▶ Given exercise: Present all the records below as a Markdown table with two columns, Row for the row number and Line for the line itself. Leave out any blank lines.

▶ Supplied data:

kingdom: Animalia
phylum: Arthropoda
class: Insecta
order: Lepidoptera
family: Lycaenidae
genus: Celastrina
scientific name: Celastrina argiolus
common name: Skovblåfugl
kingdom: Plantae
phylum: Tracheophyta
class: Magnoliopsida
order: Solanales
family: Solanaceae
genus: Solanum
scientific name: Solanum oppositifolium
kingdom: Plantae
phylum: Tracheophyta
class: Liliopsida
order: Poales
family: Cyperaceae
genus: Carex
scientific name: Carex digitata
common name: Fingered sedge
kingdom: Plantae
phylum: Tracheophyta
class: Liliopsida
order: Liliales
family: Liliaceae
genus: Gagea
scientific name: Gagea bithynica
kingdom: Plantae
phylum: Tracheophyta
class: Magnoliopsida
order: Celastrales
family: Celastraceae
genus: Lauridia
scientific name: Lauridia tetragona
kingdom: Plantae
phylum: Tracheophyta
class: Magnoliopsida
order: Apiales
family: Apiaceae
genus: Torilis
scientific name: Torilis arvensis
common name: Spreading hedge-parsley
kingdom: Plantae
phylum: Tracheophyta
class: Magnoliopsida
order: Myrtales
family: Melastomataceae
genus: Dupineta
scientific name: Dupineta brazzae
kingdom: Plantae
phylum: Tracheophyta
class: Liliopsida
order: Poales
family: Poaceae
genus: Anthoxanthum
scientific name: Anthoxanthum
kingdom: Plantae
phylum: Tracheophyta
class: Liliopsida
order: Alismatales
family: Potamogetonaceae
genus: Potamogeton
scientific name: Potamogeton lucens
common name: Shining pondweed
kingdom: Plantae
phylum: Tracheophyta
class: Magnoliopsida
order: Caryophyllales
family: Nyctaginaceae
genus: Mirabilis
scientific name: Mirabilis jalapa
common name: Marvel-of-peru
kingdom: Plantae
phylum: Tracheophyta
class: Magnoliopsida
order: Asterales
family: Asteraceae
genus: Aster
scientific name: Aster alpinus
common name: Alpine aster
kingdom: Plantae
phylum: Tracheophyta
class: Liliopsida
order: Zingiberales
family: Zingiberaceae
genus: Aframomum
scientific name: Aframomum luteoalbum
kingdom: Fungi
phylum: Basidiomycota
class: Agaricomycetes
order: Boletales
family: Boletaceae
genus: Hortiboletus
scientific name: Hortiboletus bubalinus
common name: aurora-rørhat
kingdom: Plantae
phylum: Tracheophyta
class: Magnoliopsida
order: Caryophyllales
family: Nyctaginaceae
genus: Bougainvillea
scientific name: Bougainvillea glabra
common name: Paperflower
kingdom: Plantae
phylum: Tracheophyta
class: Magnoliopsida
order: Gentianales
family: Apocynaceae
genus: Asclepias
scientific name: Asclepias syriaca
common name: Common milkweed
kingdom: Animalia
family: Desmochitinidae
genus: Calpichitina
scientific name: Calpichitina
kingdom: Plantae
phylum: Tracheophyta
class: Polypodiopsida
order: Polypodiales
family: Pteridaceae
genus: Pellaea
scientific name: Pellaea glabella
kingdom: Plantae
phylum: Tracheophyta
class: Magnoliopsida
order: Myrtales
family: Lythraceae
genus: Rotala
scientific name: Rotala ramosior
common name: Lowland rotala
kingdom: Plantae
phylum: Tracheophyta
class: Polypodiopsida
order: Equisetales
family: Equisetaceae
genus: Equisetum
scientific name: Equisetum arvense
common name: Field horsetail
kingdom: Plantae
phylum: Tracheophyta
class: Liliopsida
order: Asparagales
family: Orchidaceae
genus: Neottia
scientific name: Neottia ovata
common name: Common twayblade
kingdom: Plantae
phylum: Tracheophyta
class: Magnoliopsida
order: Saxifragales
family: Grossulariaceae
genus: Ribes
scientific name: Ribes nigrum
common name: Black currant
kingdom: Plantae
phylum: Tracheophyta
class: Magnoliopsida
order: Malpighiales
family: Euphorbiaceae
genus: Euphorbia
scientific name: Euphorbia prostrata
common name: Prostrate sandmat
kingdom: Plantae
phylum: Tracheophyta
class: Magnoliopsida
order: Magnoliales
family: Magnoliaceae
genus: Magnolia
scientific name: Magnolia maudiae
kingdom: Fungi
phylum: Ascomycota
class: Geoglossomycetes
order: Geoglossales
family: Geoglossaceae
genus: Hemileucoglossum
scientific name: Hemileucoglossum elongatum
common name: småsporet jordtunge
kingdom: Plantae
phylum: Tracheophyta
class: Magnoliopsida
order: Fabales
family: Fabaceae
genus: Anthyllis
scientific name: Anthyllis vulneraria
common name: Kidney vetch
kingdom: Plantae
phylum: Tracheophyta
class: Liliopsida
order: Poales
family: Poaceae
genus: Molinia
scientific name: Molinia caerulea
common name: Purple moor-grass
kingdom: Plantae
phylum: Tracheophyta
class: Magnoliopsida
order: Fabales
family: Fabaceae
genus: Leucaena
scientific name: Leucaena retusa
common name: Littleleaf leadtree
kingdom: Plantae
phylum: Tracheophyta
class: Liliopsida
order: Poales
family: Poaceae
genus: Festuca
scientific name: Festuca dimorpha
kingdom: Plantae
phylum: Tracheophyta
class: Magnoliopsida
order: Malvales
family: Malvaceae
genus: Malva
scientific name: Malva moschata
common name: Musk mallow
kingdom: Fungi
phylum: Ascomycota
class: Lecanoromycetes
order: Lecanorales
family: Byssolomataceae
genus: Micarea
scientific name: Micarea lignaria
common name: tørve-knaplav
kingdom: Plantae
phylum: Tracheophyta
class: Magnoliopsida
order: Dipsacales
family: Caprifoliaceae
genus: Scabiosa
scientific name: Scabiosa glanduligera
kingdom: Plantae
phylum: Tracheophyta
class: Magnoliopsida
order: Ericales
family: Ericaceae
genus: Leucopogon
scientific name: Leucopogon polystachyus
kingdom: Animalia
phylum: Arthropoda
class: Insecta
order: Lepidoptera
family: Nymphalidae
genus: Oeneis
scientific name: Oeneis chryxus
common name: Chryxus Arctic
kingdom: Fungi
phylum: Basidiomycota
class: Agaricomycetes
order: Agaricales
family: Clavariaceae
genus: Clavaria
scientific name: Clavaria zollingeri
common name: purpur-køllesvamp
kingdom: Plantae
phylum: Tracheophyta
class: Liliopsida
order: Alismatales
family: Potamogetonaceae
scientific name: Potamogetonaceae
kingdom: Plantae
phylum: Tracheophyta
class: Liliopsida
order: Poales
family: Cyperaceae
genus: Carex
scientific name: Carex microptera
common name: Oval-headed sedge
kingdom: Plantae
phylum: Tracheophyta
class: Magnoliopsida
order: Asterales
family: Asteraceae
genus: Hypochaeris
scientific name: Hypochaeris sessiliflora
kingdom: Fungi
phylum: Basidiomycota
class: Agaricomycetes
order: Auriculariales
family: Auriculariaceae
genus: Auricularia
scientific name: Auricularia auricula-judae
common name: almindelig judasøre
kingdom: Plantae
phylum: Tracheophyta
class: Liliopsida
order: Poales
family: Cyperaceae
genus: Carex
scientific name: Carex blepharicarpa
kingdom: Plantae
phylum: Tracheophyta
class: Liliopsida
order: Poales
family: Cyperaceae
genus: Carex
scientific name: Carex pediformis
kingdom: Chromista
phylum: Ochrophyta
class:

▶ Task response:
| Row | Line |
|---|---|
| 1 | kingdom: Animalia |
| 2 | phylum: Arthropoda |
| 3 | class: Insecta |
| 4 | order: Lepidoptera |
| 5 | family: Lycaenidae |
| 6 | genus: Celastrina |
| 7 | scientific name: Celastrina argiolus |
| 8 | common name: Skovblåfugl |
| 9 | kingdom: Plantae |
| 10 | phylum: Tracheophyta |
| 11 | class: Magnoliopsida |
| 12 | order: Solanales |
| 13 | family: Solanaceae |
| 14 | genus: Solanum |
| 15 | scientific name: Solanum oppositifolium |
| 16 | kingdom: Plantae |
| 17 | phylum: Tracheophyta |
| 18 | class: Liliopsida |
| 19 | order: Poales |
| 20 | family: Cyperaceae |
| 21 | genus: Carex |
| 22 | scientific name: Carex digitata |
| 23 | common name: Fingered sedge |
| 24 | kingdom: Plantae |
| 25 | phylum: Tracheophyta |
| 26 | class: Liliopsida |
| 27 | order: Liliales |
| 28 | family: Liliaceae |
| 29 | genus: Gagea |
| 30 | scientific name: Gagea bithynica |
| 31 | kingdom: Plantae |
| 32 | phylum: Tracheophyta |
| 33 | class: Magnoliopsida |
| 34 | order: Celastrales |
| 35 | family: Celastraceae |
| 36 | genus: Lauridia |
| 37 | scientific name: Lauridia tetragona |
| 38 | kingdom: Plantae |
| 39 | phylum: Tracheophyta |
| 40 | class: Magnoliopsida |
| 41 | order: Apiales |
| 42 | family: Apiaceae |
| 43 | genus: Torilis |
| 44 | scientific name: Torilis arvensis |
| 45 | common name: Spreading hedge-parsley |
| 46 | kingdom: Plantae |
| 47 | phylum: Tracheophyta |
| 48 | class: Magnoliopsida |
| 49 | order: Myrtales |
| 50 | family: Melastomataceae |
| 51 | genus: Dupineta |
| 52 | scientific name: Dupineta brazzae |
| 53 | kingdom: Plantae |
| 54 | phylum: Tracheophyta |
| 55 | class: Liliopsida |
| 56 | order: Poales |
| 57 | family: Poaceae |
| 58 | genus: Anthoxanthum |
| 59 | scientific name: Anthoxanthum |
| 60 | kingdom: Plantae |
| 61 | phylum: Tracheophyta |
| 62 | class: Liliopsida |
| 63 | order: Alismatales |
| 64 | family: Potamogetonaceae |
| 65 | genus: Potamogeton |
| 66 | scientific name: Potamogeton lucens |
| 67 | common name: Shining pondweed |
| 68 | kingdom: Plantae |
| 69 | phylum: Tracheophyta |
| 70 | class: Magnoliopsida |
| 71 | order: Caryophyllales |
| 72 | family: Nyctaginaceae |
| 73 | genus: Mirabilis |
| 74 | scientific name: Mirabilis jalapa |
| 75 | common name: Marvel-of-peru |
| 76 | kingdom: Plantae |
| 77 | phylum: Tracheophyta |
| 78 | class: Magnoliopsida |
| 79 | order: Asterales |
| 80 | family: Asteraceae |
| 81 | genus: Aster |
| 82 | scientific name: Aster alpinus |
| 83 | common name: Alpine aster |
| 84 | kingdom: Plantae |
| 85 | phylum: Tracheophyta |
| 86 | class: Liliopsida |
| 87 | order: Zingiberales |
| 88 | family: Zingiberaceae |
| 89 | genus: Aframomum |
| 90 | scientific name: Aframomum luteoalbum |
| 91 | kingdom: Fungi |
| 92 | phylum: Basidiomycota |
| 93 | class: Agaricomycetes |
| 94 | order: Boletales |
| 95 | family: Boletaceae |
| 96 | genus: Hortiboletus |
| 97 | scientific name: Hortiboletus bubalinus |
| 98 | common name: aurora-rørhat |
| 99 | kingdom: Plantae |
| 100 | phylum: Tracheophyta |
| 101 | class: Magnoliopsida |
| 102 | order: Caryophyllales |
| 103 | family: Nyctaginaceae |
| 104 | genus: Bougainvillea |
| 105 | scientific name: Bougainvillea glabra |
| 106 | common name: Paperflower |
| 107 | kingdom: Plantae |
| 108 | phylum: Tracheophyta |
| 109 | class: Magnoliopsida |
| 110 | order: Gentianales |
| 111 | family: Apocynaceae |
| 112 | genus: Asclepias |
| 113 | scientific name: Asclepias syriaca |
| 114 | common name: Common milkweed |
| 115 | kingdom: Animalia |
| 116 | family: Desmochitinidae |
| 117 | genus: Calpichitina |
| 118 | scientific name: Calpichitina |
| 119 | kingdom: Plantae |
| 120 | phylum: Tracheophyta |
| 121 | class: Polypodiopsida |
| 122 | order: Polypodiales |
| 123 | family: Pteridaceae |
| 124 | genus: Pellaea |
| 125 | scientific name: Pellaea glabella |
| 126 | kingdom: Plantae |
| 127 | phylum: Tracheophyta |
| 128 | class: Magnoliopsida |
| 129 | order: Myrtales |
| 130 | family: Lythraceae |
| 131 | genus: Rotala |
| 132 | scientific name: Rotala ramosior |
| 133 | common name: Lowland rotala |
| 134 | kingdom: Plantae |
| 135 | phylum: Tracheophyta |
| 136 | class: Polypodiopsida |
| 137 | order: Equisetales |
| 138 | family: Equisetaceae |
| 139 | genus: Equisetum |
| 140 | scientific name: Equisetum arvense |
| 141 | common name: Field horsetail |
| 142 | kingdom: Plantae |
| 143 | phylum: Tracheophyta |
| 144 | class: Liliopsida |
| 145 | order: Asparagales |
| 146 | family: Orchidaceae |
| 147 | genus: Neottia |
| 148 | scientific name: Neottia ovata |
| 149 | common name: Common twayblade |
| 150 | kingdom: Plantae |
| 151 | phylum: Tracheophyta |
| 152 | class: Magnoliopsida |
| 153 | order: Saxifragales |
| 154 | family: Grossulariaceae |
| 155 | genus: Ribes |
| 156 | scientific name: Ribes nigrum |
| 157 | common name: Black currant |
| 158 | kingdom: Plantae |
| 159 | phylum: Tracheophyta |
| 160 | class: Magnoliopsida |
| 161 | order: Malpighiales |
| 162 | family: Euphorbiaceae |
| 163 | genus: Euphorbia |
| 164 | scientific name: Euphorbia prostrata |
| 165 | common name: Prostrate sandmat |
| 166 | kingdom: Plantae |
| 167 | phylum: Tracheophyta |
| 168 | class: Magnoliopsida |
| 169 | order: Magnoliales |
| 170 | family: Magnoliaceae |
| 171 | genus: Magnolia |
| 172 | scientific name: Magnolia maudiae |
| 173 | kingdom: Fungi |
| 174 | phylum: Ascomycota |
| 175 | class: Geoglossomycetes |
| 176 | order: Geoglossales |
| 177 | family: Geoglossaceae |
| 178 | genus: Hemileucoglossum |
| 179 | scientific name: Hemileucoglossum elongatum |
| 180 | common name: småsporet jordtunge |
| 181 | kingdom: Plantae |
| 182 | phylum: Tracheophyta |
| 183 | class: Magnoliopsida |
| 184 | order: Fabales |
| 185 | family: Fabaceae |
| 186 | genus: Anthyllis |
| 187 | scientific name: Anthyllis vulneraria |
| 188 | common name: Kidney vetch |
| 189 | kingdom: Plantae |
| 190 | phylum: Tracheophyta |
| 191 | class: Liliopsida |
| 192 | order: Poales |
| 193 | family: Poaceae |
| 194 | genus: Molinia |
| 195 | scientific name: Molinia caerulea |
| 196 | common name: Purple moor-grass |
| 197 | kingdom: Plantae |
| 198 | phylum: Tracheophyta |
| 199 | class: Magnoliopsida |
| 200 | order: Fabales |
| 201 | family: Fabaceae |
| 202 | genus: Leucaena |
| 203 | scientific name: Leucaena retusa |
| 204 | common name: Littleleaf leadtree |
| 205 | kingdom: Plantae |
| 206 | phylum: Tracheophyta |
| 207 | class: Liliopsida |
| 208 | order: Poales |
| 209 | family: Poaceae |
| 210 | genus: Festuca |
| 211 | scientific name: Festuca dimorpha |
| 212 | kingdom: Plantae |
| 213 | phylum: Tracheophyta |
| 214 | class: Magnoliopsida |
| 215 | order: Malvales |
| 216 | family: Malvaceae |
| 217 | genus: Malva |
| 218 | scientific name: Malva moschata |
| 219 | common name: Musk mallow |
| 220 | kingdom: Fungi |
| 221 | phylum: Ascomycota |
| 222 | class: Lecanoromycetes |
| 223 | order: Lecanorales |
| 224 | family: Byssolomataceae |
| 225 | genus: Micarea |
| 226 | scientific name: Micarea lignaria |
| 227 | common name: tørve-knaplav |
| 228 | kingdom: Plantae |
| 229 | phylum: Tracheophyta |
| 230 | class: Magnoliopsida |
| 231 | order: Dipsacales |
| 232 | family: Caprifoliaceae |
| 233 | genus: Scabiosa |
| 234 | scientific name: Scabiosa glanduligera |
| 235 | kingdom: Plantae |
| 236 | phylum: Tracheophyta |
| 237 | class: Magnoliopsida |
| 238 | order: Ericales |
| 239 | family: Ericaceae |
| 240 | genus: Leucopogon |
| 241 | scientific name: Leucopogon polystachyus |
| 242 | kingdom: Animalia |
| 243 | phylum: Arthropoda |
| 244 | class: Insecta |
| 245 | order: Lepidoptera |
| 246 | family: Nymphalidae |
| 247 | genus: Oeneis |
| 248 | scientific name: Oeneis chryxus |
| 249 | common name: Chryxus Arctic |
| 250 | kingdom: Fungi |
| 251 | phylum: Basidiomycota |
| 252 | class: Agaricomycetes |
| 253 | order: Agaricales |
| 254 | family: Clavariaceae |
| 255 | genus: Clavaria |
| 256 | scientific name: Clavaria zollingeri |
| 257 | common name: purpur-køllesvamp |
| 258 | kingdom: Plantae |
| 259 | phylum: Tracheophyta |
| 260 | class: Liliopsida |
| 261 | order: Alismatales |
| 262 | family: Potamogetonaceae |
| 263 | scientific name: Potamogetonaceae |
| 264 | kingdom: Plantae |
| 265 | phylum: Tracheophyta |
| 266 | class: Liliopsida |
| 267 | order: Poales |
| 268 | family: Cyperaceae |
| 269 | genus: Carex |
| 270 | scientific name: Carex microptera |
| 271 | common name: Oval-headed sedge |
| 272 | kingdom: Plantae |
| 273 | phylum: Tracheophyta |
| 274 | class: Magnoliopsida |
| 275 | order: Asterales |
| 276 | family: Asteraceae |
| 277 | genus: Hypochaeris |
| 278 | scientific name: Hypochaeris sessiliflora |
| 279 | kingdom: Fungi |
| 280 | phylum: Basidiomycota |
| 281 | class: Agaricomycetes |
| 282 | order: Auriculariales |
| 283 | family: Auriculariaceae |
| 284 | genus: Auricularia |
| 285 | scientific name: Auricularia auricula-judae |
| 286 | common name: almindelig judasøre |
| 287 | kingdom: Plantae |
| 288 | phylum: Tracheophyta |
| 289 | class: Liliopsida |
| 290 | order: Poales |
| 291 | family: Cyperaceae |
| 292 | genus: Carex |
| 293 | scientific name: Carex blepharicarpa |
| 294 | kingdom: Plantae |
| 295 | phylum: Tracheophyta |
| 296 | class: Liliopsida |
| 297 | order: Poales |
| 298 | family: Cyperaceae |
| 299 | genus: Carex |
| 300 | scientific name: Carex pediformis |
| 301 | kingdom: Chromista |
| 302 | phylum: Ochrophyta |
| 303 | class: |